‘You’re not supposed to say this,’ says Eddie Peake, ‘but I like everything I do.’ Perched on a stool in his studio at the Royal Academy Schools in London, where he is currently midway through a three-year postgraduate course, he is referring to a series of works that he has just finished that afternoon. Leaning against the wall, each one is a haze of highlighter-coloured spraypaint, with jaunty lettering (made using masking tape) exposing the mirrored surface beneath. It takes me some time to decipher the word ‘Erection’ amid the fragments of my own reflected face.
It’s the first of many phallic encounters as I look around the studio, including the classical male nude printed on Peake’s T-shirt and the black and white photograph of the artist lounging naked on a Modernist sofa pinned to one wall. ‘I walked into this incredible room in Palermo,’ Peake recalls, ‘and just had to take my clothes off’ (he features prominently – clothed and otherwise – in many of his works). The photograph is genuinely beautiful, in deliberate contrast to the painted panels – emblazoned with slogans like ‘Hetro Boys’ and ‘Puttin the Don in ldn’ – that hung alongside it during the group exhibition ‘Glaze’ at Bischoff/Weiss in London last summer. Similar oil paintings, featured in his solo exhibition at Southard Reid in London last autumn, bear acid-coloured slogans that are nostalgic for the 1990s but in a way that feels mockingly au courant. Against this, the photograph reads as a sexually ambiguous riposte to the haunting self-portraits of the young, naked Francesca Woodman, who, like Peake (a former scholar at the British School at Rome) also spent a formative year studying in Rome.
The evening that we met, Peake presented a new work, titled Touch (2012), at the Academy Schools, which involved a 30-minute game of naked five-a-side football. The title suggests his interest in the inherent tactility of sculpture – think of Goethe’s description of when ‘marble comes doubly alive for me [...] as I ponder, comparing / Seeing with vision that feels, feeling with fingers that see’ – while literally exposing the homoeroticism of male contact sports. There is a serious silliness to this piece (‘a seriousness about silliness’, we agree) that makes light of constructed gender norms.
Peake’s website, meanwhile, consists of nothing but a fuchsia-tinted close-up of two hands clutching an erect penis. There’s something both playful and pointed about this use of explicit imagery as it references the seedy underside of the Internet while parodying the stereotypical pretensions of the male artist. ‘I don’t really enjoy websites as a format for experiencing art,’ he explains, ‘but since there was that space available, I wanted to make use of it and decided to create something that matched the average amount of time I spend on any given page.’ Unlike the more typical artist’s website, which endlessly archives art works and exhibitions in the same way as any commercial gallery, this image was made specifically for this purpose and the site has remained untouched (pun intended) since 2006.

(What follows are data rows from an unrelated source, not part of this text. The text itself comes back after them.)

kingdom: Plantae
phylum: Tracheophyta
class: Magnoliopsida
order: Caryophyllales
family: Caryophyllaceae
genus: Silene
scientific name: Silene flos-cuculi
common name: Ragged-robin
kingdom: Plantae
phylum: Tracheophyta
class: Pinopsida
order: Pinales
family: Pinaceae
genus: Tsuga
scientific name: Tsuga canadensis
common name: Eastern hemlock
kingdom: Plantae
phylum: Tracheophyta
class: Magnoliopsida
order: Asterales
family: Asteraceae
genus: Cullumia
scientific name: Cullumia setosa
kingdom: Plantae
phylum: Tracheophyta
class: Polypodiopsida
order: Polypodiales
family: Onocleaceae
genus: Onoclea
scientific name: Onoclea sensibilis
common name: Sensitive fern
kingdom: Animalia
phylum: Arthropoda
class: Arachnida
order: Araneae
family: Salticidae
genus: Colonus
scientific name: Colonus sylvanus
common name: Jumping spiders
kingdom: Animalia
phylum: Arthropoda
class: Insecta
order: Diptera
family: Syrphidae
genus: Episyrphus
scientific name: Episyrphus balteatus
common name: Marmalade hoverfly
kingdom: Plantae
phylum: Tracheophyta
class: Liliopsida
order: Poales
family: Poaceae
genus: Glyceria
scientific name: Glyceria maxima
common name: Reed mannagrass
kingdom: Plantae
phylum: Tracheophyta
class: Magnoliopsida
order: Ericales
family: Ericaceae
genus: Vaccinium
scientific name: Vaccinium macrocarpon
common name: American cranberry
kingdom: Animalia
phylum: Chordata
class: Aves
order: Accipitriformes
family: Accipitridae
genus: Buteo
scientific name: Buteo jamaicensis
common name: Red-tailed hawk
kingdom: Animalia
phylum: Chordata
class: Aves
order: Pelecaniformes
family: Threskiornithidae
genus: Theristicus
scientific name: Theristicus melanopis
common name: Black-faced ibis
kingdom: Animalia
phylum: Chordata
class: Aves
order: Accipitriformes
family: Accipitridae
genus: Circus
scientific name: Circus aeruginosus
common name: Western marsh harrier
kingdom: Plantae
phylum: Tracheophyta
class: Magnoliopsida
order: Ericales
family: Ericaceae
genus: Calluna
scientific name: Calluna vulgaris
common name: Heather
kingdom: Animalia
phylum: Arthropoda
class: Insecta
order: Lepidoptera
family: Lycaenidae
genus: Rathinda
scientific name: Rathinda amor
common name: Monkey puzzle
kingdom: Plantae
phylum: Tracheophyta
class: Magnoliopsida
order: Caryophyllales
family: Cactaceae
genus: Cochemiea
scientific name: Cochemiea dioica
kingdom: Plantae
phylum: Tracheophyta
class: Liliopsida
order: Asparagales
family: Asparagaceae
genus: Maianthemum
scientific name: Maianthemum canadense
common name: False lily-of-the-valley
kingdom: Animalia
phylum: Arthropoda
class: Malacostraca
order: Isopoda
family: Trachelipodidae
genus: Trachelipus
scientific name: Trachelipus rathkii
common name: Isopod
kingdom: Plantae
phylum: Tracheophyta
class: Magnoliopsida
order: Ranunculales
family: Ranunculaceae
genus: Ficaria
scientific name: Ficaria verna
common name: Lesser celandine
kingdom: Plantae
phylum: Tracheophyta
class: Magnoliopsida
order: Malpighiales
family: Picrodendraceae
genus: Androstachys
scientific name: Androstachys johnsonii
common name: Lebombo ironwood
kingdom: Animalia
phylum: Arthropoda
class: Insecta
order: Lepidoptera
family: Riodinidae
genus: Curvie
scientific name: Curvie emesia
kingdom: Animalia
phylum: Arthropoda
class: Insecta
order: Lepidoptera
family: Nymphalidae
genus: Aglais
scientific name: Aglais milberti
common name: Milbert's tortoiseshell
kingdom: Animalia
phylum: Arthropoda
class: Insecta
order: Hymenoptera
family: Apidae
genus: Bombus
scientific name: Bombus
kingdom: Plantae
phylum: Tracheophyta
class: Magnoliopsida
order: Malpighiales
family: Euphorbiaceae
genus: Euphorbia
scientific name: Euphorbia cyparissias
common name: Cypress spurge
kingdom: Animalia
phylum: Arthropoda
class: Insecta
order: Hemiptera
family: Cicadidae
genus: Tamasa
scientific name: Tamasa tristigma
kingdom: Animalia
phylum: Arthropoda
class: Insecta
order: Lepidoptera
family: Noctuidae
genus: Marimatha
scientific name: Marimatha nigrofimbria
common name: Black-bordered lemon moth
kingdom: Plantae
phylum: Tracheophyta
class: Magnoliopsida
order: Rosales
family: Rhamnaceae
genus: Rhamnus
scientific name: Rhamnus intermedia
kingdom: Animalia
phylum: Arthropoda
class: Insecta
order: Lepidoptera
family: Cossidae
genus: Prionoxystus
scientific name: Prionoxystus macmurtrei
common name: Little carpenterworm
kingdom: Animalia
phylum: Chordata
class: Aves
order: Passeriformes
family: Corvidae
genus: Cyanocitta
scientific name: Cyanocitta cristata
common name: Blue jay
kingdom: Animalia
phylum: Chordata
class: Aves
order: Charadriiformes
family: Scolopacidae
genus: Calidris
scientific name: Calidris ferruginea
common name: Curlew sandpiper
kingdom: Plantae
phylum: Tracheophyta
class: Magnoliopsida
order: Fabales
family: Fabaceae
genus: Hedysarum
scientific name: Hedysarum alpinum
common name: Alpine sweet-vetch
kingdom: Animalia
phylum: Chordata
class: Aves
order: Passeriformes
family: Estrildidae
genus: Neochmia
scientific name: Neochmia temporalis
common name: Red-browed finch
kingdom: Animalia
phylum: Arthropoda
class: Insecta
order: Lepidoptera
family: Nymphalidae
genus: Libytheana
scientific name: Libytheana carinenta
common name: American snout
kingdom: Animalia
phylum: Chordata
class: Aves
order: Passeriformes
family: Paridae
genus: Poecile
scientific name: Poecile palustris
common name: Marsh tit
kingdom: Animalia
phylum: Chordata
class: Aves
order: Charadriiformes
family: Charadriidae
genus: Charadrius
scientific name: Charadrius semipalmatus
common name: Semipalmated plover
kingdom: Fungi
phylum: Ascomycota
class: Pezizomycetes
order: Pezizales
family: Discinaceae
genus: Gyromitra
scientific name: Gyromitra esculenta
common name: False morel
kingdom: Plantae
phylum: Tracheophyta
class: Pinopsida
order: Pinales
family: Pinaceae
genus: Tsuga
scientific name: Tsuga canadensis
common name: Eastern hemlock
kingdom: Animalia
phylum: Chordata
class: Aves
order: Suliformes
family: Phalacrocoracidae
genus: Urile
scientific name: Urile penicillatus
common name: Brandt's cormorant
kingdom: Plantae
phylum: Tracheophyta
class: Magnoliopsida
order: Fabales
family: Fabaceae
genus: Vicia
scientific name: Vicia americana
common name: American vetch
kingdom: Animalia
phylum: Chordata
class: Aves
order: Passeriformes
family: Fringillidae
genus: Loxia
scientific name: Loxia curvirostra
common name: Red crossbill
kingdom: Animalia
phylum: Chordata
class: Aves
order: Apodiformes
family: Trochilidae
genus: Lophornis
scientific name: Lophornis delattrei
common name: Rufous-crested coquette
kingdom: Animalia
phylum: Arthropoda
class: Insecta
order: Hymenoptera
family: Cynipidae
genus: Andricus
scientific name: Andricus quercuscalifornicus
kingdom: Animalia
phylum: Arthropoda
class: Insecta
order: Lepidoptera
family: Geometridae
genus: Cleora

This combination of expedience and care characterizes much of Peake’s practice: he inhabits many roles – painter, sculptor, performer, choreographer and curator – but is careful to define himself ‘as an artist rather than in relation to any particular medium’. After graduating from London’s Slade School of Fine Art in 2006, he began working collaboratively – ‘as a fairly pragmatic gesture’ – exhibiting with London-based artists including Paul Simon Richards and Jason Dungan. Since then, Peake has worked with collectives and artist-run organizations including Lucky pdf and Auto Italia South East, although he says that, ‘at a certain point, I had to draw a line under it because I didn’t like losing myself’.
Despite the omnipresence of ‘Eddie’ (he has ‘Peake’ embroidered onto the back of his denim jacket), there is little arrogance to his work. Peake’s recent exhibition at Cell Project Space, London, for example, featured vhs footage from his family archive, but only as a teasing addition to his narcissistic persona. Threading through this diverse practice is an understanding of identity as a joyful masquerade, in which his costume of choice literally lays bare societal attitudes to sex. As his sister, the poet Clover Peake, wrote in the press release for his solo exhibition at Southard Reid: ‘We laugh because it’s funny – all the stomping and beating of the chest – but what else can we do?’
In March, Eddie Peake had a solo show at Cell Project Space and was included in group shows at Jonathan Viner and Sadie Coles hq, all in London. ‘Ruby’, an exhibition he curated at Gallery Vela, London, uk, runs from 27 April – 26 May. Upcoming projects include new performance commissions for Oil Tanks, Tate Modern, and the Chisenhale Gallery, London, as well as a solo show at Galleria Lorcan O’Neill, Rome, Italy (all in July). Peake will be included in a group show at David Roberts Art Foundation in September and has a two-person show with Prem Sahib at Southard Reid, London, in October.